Why do we consider Borel sets instead of measurable sets?

Well i'd say it depends of the context but one reason that come to my mind is that the borel $\sigma$-algebra is simpler (and smaller) than the Lebesgue $\sigma$-algebra $\mathscr{M}(\mathbf{R})$. For a lot of things the seting of borel functions or borel sigma alegbra is enough for what you want to do, using the Lebesgue sigma algebra would only make the proofs harder or even invalidate the results you want to prove.

An example about the "harder proofs" parts : the $\sigma$-algebra $\mathscr{B}(\mathbf{R})$ is generated by the open sets of $\mathbf R$, and a lot of proofs use this fact. Unfortunatly the situation is more complex with $\mathscr{M}(\mathbf R)$.

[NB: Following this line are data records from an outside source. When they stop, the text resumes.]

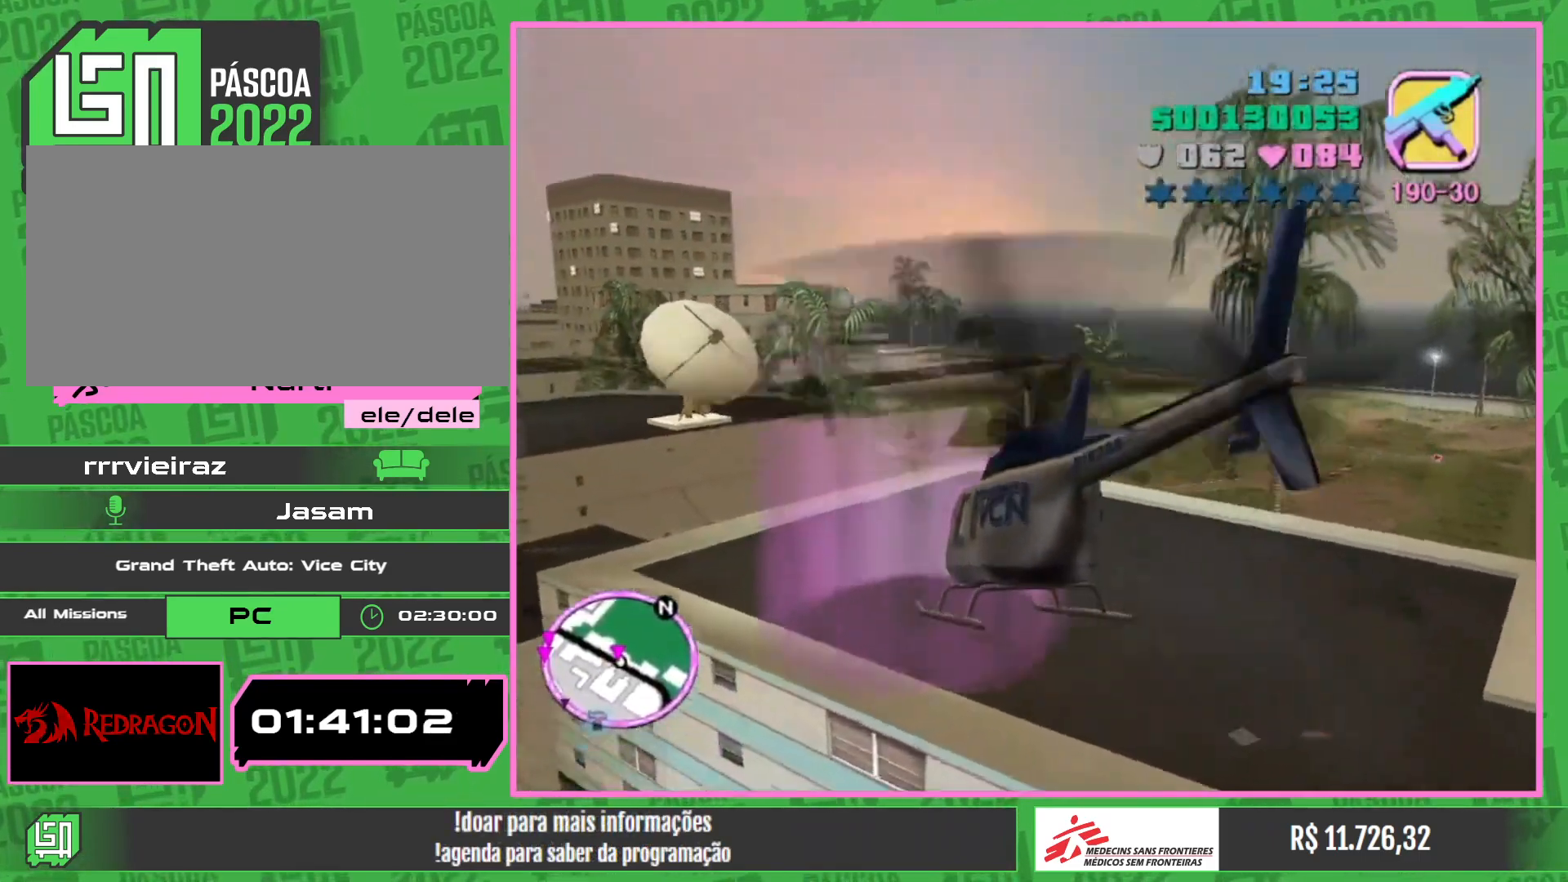
{"keys": [], "mouse": [], "events": [[34, "w", "up"], [67, "mouse_right", "up"]]}
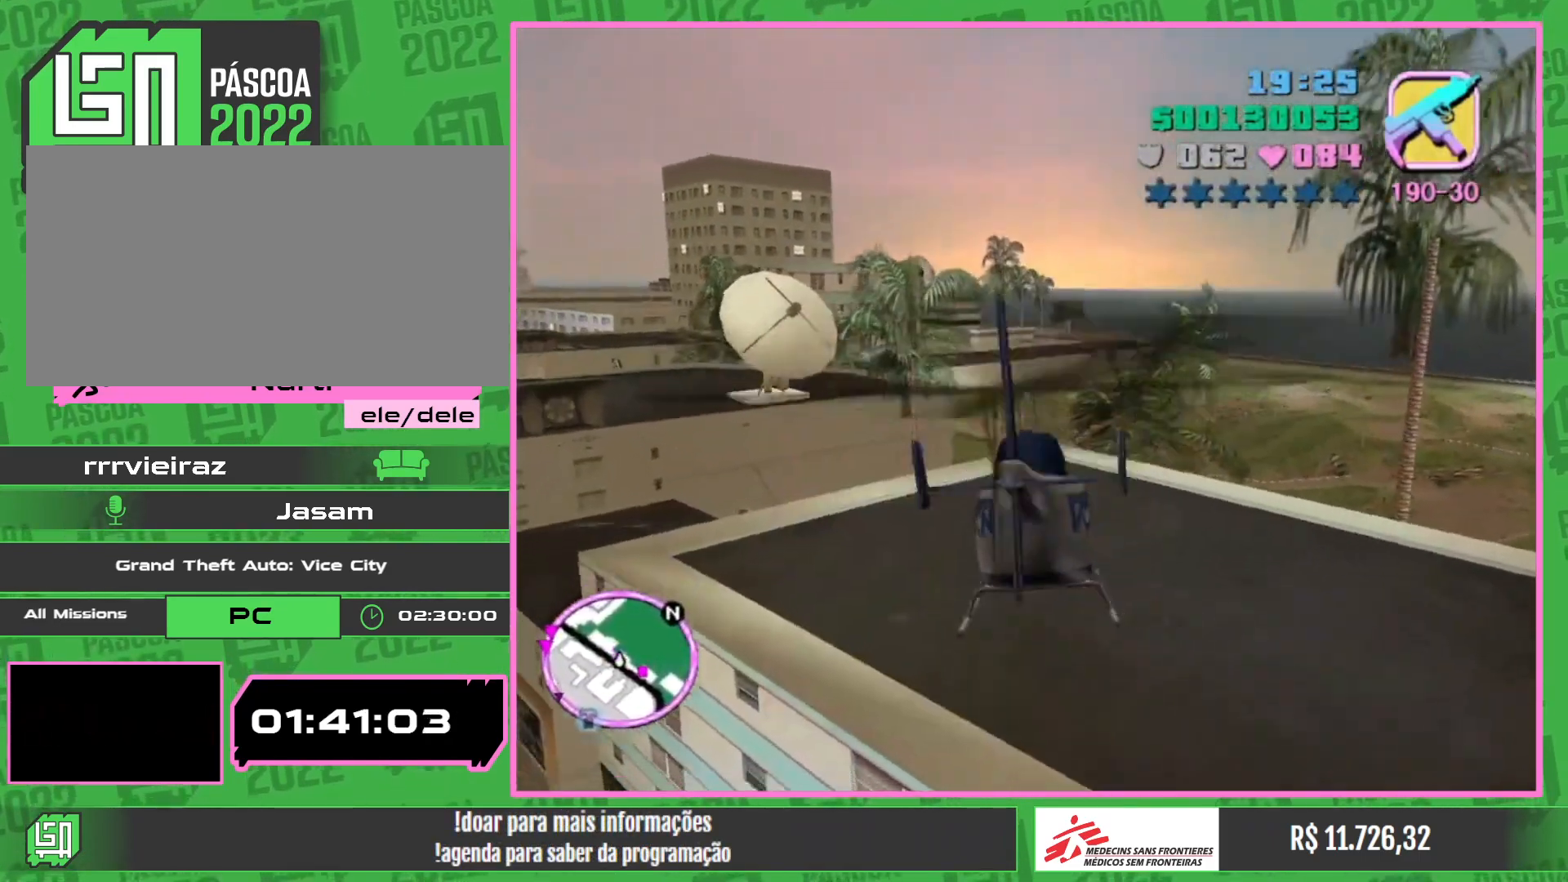
{"keys": ["w"], "mouse": [], "events": [[117, "w", "down"]]}
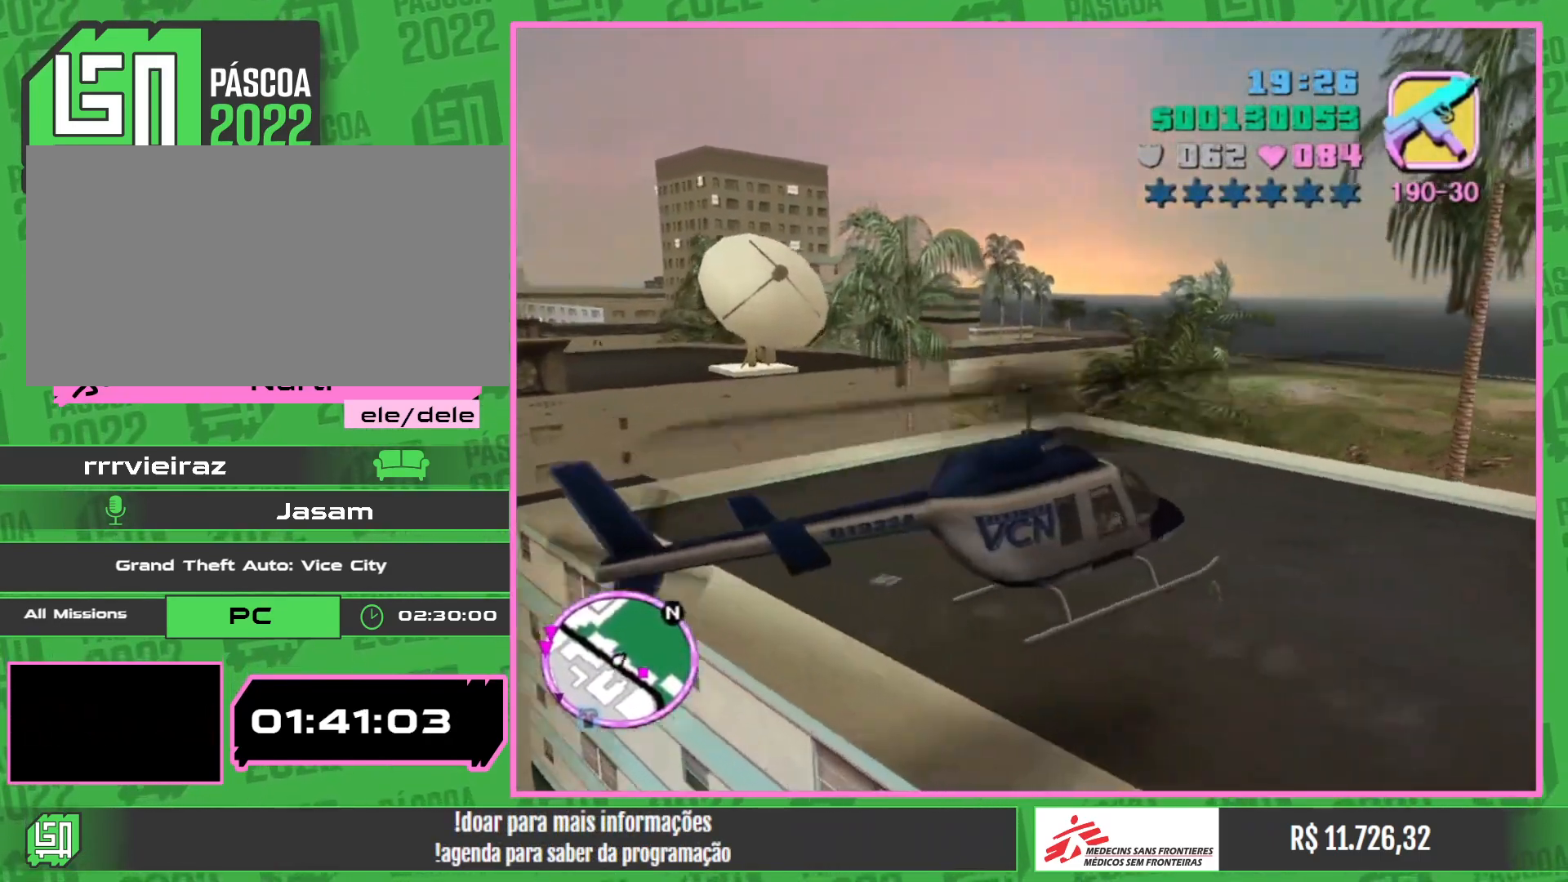
{"keys": ["w"], "mouse": [], "events": []}
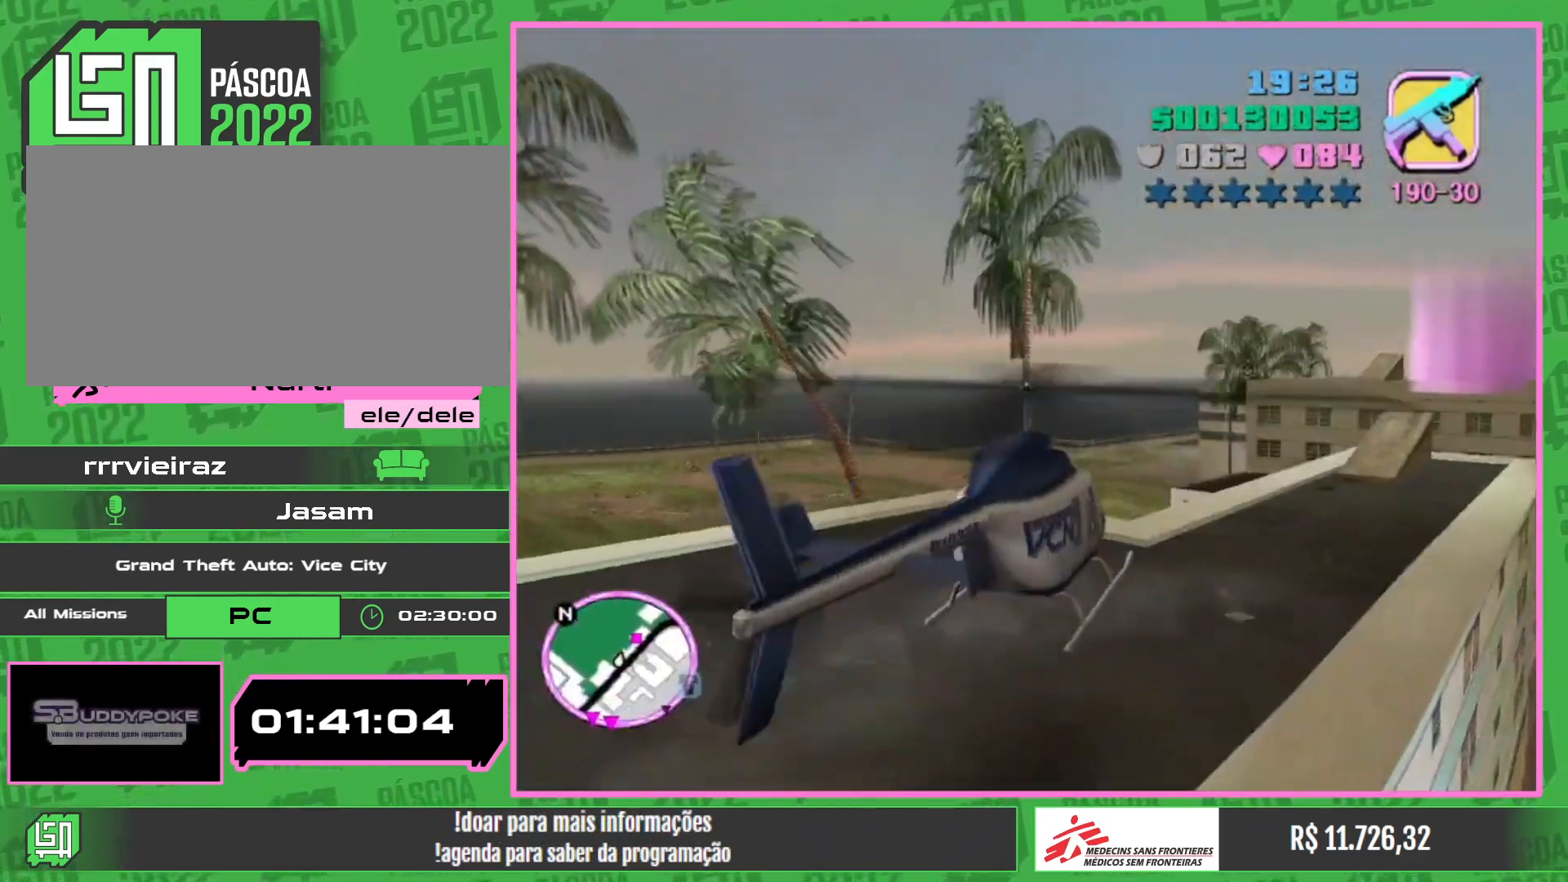
{"keys": ["w"], "mouse": ["right"], "events": [[184, "mouse_right", "down"], [317, "mouse_right", "up"], [417, "mouse_right", "down"]]}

An example about the "invalidating results" part : It's easy to show that if $f$ and $g$ are Borel then $f\circ g $ is also Borel. However, if you define a measurable function to be a function $f$ such that for every open set $U\subset \mathbf R$ you have $f^{-1}(U)\in \mathscr M (\mathbf R)$ then the composition of two measurable functions is not measurable in general.

Side note : the fact that the composition of a two measurable functions is not measurable is closely related to the fact that some functions are Borel but not Lebesgue (where $f$ is Lebesgue mean $f^{-1}(U)\in \mathscr M (\mathbf R)$ for every $U\in \mathscr M (\mathbf R))$. There is a exercice in Folland's Real analysis about that if i remember it right. But $\mathscr M (\mathbf R)$ is absolutely crucial in integration theory, indeed there are functions that are Riemann integrable but not Borel (think of the characteristic functions of some subset of the triadic cantor set).

To finish, yes $\mathscr M (\mathbf R)\backslash\mathscr B (\mathbf R)$ is nonempty. But you have the following result :

if $A\in \mathscr M (\mathbf R)\backslash\mathscr B (\mathbf R)$ then there exists two borel sets $M$ and $N$ such that $M\subset A$, $A\subset M \cup N$ and $\lambda(N)=0$ (so $A$ is a borel set up to some non Borel negligible set). Moreover one have $\lambda(A)=\lambda(M)$.


I'm not sure what you have in mind when you say example, but if you look in a basic (undergraduate level) probability book you'll see they really struggle with the fact that you can't give a probability to any arbitrary event. The question then becomes what subset of $2^{\mathbb R}$ you want to consider. There's some desire to be as broad as possible, but the basic machinery that you need to develop is quite difficult and perhaps too difficult for the typical student of classical probability who will probably never encounter in the real world an event that is not a Borel set. In find in teaching probability that even Borel sets are too complicated for the typical student who is a scientist who just wants to test the significance of their data. For such people they will probably never encounter an event that's not an interval, or at most a union of two or three intervals. But such students would be lost in the difficult details of analysis necessary to include more sets than they would actually ever need. That's why some authors, e.g. Larson, side step the entire issue of non-integrable sets completely, and just warn the student that not all subsets of $\mathbb R$ can be events and then just move on.